━━━ Supplied entries
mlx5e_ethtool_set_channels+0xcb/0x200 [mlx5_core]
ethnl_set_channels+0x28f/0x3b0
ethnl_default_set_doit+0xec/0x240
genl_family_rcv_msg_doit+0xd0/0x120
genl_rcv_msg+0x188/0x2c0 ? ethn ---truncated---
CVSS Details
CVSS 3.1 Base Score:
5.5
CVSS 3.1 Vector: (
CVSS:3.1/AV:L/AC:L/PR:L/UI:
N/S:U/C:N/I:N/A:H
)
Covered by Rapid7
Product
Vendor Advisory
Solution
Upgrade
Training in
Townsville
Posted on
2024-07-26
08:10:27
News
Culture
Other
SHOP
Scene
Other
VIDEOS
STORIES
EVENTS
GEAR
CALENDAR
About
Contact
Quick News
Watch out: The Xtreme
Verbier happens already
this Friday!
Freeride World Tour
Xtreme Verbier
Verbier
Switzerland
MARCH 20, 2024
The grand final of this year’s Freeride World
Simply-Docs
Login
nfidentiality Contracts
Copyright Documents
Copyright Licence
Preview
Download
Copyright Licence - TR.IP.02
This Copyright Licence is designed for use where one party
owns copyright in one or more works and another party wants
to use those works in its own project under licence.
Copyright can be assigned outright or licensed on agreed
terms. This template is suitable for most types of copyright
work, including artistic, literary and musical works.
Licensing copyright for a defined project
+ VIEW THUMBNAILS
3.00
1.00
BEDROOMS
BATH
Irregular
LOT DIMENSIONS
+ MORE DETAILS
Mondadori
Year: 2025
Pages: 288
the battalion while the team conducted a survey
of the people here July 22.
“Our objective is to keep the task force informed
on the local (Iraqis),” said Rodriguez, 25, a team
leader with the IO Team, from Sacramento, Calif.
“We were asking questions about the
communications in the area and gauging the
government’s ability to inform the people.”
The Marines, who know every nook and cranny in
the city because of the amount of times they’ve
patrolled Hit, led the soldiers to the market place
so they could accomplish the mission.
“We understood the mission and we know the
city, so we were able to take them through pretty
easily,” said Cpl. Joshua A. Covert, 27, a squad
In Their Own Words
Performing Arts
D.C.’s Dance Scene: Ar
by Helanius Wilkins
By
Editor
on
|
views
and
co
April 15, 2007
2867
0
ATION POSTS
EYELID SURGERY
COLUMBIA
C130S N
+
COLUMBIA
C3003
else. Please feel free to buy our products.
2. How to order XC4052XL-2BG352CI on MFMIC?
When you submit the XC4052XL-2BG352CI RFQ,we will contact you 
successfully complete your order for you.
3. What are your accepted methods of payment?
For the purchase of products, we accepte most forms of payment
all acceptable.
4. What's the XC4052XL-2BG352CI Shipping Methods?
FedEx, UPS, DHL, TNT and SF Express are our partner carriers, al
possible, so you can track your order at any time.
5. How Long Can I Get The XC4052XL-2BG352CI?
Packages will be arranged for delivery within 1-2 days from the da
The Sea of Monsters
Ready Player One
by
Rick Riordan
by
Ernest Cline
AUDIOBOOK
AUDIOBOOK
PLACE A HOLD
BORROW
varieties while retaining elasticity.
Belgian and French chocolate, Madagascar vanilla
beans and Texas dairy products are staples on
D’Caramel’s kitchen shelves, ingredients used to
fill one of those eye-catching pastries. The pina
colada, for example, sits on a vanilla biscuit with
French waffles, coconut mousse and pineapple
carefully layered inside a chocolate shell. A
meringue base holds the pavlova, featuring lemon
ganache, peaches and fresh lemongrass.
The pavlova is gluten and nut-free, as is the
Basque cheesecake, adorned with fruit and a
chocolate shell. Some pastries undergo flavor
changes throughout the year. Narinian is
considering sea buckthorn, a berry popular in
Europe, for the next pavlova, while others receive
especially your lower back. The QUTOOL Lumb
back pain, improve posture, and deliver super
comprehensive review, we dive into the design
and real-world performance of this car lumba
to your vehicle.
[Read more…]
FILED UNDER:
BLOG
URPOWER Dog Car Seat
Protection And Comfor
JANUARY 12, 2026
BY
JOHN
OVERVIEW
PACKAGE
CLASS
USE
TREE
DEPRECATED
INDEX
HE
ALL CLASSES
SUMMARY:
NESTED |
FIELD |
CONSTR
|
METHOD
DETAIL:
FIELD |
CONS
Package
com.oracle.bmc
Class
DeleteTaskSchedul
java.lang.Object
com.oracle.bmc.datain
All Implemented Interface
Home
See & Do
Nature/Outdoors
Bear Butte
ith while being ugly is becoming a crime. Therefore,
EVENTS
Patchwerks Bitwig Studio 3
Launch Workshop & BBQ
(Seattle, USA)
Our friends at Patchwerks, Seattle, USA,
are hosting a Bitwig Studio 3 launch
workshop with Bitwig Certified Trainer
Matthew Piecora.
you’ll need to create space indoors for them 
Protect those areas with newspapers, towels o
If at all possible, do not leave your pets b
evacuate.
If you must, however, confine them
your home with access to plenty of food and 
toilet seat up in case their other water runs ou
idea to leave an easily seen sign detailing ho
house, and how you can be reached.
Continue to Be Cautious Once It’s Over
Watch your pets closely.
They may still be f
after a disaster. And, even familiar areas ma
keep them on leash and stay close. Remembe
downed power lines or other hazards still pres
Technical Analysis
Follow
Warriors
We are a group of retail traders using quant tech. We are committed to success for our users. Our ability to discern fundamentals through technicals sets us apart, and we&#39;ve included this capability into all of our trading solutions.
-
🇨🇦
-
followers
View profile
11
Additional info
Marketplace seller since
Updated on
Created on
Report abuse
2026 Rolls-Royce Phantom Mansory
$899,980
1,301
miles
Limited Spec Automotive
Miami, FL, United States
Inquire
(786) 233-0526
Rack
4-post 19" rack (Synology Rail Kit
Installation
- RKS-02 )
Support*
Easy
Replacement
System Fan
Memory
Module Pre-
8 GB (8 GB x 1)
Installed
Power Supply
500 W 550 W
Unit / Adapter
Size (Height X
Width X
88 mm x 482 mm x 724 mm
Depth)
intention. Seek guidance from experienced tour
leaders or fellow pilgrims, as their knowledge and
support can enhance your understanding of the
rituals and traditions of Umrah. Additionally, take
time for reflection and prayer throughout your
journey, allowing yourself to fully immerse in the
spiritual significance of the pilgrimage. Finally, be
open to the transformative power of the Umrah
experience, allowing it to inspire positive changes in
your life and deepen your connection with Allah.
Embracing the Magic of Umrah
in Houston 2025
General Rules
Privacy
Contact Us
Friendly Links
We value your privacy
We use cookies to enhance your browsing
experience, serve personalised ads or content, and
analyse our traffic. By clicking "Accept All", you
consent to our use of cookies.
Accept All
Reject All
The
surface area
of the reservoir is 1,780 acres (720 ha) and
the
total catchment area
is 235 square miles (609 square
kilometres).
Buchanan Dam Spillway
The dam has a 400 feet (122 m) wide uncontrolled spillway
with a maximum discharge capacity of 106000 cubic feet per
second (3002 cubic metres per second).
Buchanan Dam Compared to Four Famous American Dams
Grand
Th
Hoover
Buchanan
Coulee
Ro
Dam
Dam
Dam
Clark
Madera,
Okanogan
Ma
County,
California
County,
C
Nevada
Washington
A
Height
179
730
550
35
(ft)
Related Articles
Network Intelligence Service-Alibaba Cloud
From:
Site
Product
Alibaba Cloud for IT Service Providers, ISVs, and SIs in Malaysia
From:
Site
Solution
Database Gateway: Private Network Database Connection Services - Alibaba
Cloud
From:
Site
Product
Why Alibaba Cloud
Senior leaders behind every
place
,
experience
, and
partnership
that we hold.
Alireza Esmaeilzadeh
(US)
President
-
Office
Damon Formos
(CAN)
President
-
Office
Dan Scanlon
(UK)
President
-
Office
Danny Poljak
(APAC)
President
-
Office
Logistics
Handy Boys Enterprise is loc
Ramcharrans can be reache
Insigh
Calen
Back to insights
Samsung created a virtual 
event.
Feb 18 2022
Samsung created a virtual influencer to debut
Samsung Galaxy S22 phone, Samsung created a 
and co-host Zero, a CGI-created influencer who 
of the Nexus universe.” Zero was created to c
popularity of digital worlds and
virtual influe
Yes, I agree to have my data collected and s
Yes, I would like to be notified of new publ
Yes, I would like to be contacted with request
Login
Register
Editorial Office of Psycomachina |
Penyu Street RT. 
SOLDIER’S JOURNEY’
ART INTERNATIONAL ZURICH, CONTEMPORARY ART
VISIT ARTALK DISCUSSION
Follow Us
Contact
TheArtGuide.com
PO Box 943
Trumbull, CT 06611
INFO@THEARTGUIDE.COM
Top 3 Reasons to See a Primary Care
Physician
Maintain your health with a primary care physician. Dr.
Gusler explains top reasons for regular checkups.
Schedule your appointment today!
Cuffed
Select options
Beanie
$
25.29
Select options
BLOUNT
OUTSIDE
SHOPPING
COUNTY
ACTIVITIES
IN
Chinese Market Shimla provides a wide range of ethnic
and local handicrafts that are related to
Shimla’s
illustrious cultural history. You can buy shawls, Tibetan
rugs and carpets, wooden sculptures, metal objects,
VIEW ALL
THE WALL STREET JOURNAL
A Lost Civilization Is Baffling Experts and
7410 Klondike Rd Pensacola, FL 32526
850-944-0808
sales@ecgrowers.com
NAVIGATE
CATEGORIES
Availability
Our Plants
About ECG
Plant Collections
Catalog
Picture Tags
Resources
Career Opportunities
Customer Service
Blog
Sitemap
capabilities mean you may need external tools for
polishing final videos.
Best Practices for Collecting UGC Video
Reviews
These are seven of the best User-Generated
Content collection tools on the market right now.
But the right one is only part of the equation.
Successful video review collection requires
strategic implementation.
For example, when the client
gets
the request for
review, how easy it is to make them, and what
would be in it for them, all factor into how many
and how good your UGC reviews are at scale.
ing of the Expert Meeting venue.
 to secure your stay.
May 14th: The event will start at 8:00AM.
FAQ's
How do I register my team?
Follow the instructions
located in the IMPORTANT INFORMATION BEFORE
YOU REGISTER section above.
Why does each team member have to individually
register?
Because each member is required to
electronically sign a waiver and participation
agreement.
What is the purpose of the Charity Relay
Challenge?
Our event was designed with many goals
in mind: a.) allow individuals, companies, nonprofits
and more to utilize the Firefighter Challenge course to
━━━━━━
Pull out all lines from the entries above in which the word "stay" appears.

keep them on leash and stay close. Remembe
 to secure your stay.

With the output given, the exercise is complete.